On Tuesday, June 21, at the Doubletree in Mount Laurel, members of the National Association of Women Business Owners (NAWBO), South Jersey Chapter will not only see their officers installed, but will also see a longstanding construction corporation partner with a women’s organization in an effort to better meet the diverse needs of women-owned businesses in South Jersey. Joseph Jingoli & Sons Inc. in Lawrenceville has announced its support and sponsorship of the National Association of Women Business Owners South Jersey Chapter (NAWBO SJ), an organization advancing the interests of women entrepreneurs.
The sponsorship affords Jingoli participation in NAWBO’s annual meeting and awards dinner, branding opportunities with the organization’s publications, website and events, and collaboration on other marketing initiatives. In addition, NAWBO has designated JJS as a Corporate Sponsor. JJS is the first major construction firm to support South Jersey women business owners in this manner.
"NAWBO is delighted to partner with Jingoli. South Jersey’s economy is critically dependent on women-owned businesses," said Michelle Bunting, president of the NAWBO South Jersey Chapter and CEO of Horizon Pediatric Systems of Bordentown, in a prepared statement. "Our collaboration with Jingoli further strengthens our chapter’s ability to deliver educational programs, scholarships, and networking opportunities to South Jersey’s women business owners."
Runners, walkers, and family members of all ages are invited to participate in the first annual ETS Firecracker 5K on Wednesday, June 29, rain or shine. The event benefits the Princeton YWCA.
Register at Conant Hall of Educational Testing Service at the corner of Rosedale and Carter Roads from 6 to 7:15 p.m. Then run or walk at 7:30 p.m. on the flat and safe course, contained within the ETS grounds. Individuals and group teams of at least four participants are welcome.
There will be prizes galore, awarded to age-categories (five year increments) and group team winners – first, second, and third place – ages 5 to 80. Participants will receive T-shirts, while they last. Also on hand for the event: a southern rock band, a hot air balloon launch, and refreshments donated by area merchants.
This is a USATF-certified course and sanctioned event; it is a USATF-NJ Grand Prix event worth 500 points. CompuScore results will be mailed.
In addition to runners and walkers, Sponsors and volunteers are needed.
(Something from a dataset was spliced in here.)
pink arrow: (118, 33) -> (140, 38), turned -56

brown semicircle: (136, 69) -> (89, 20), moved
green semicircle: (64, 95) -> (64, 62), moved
Giveaways, door prizes, or miscellaneous supplies and services are appreciated. Some examples are gift certificates, gift items, water bottles, food, and beverages.
Organizers are also looking for people to recruit runners and walkers, and volunteering to help the day of the run. Nearly 400 runners are expected to take part in this inaugural event, so supporters will be needed to help stuff giveaway bags, staff the water stops and food tables, provide parking and traffic control, post signs to the race, and provide a variety of other essential duties and projects.
Corporate sponsors to date include Aramark, Bracco, Careers USA, Covance, ETS, NAI Fennelly, the Mercadien Group, Pacesetter Management Consulting, Pepper Hamilton, Princeton HealthCare System, Princeton Packet, and Wegmans.
Proceeds will benefit the programs of the YWCA Princeton and the educational programs of the Princeton Regional Chamber of Commerce Foundation.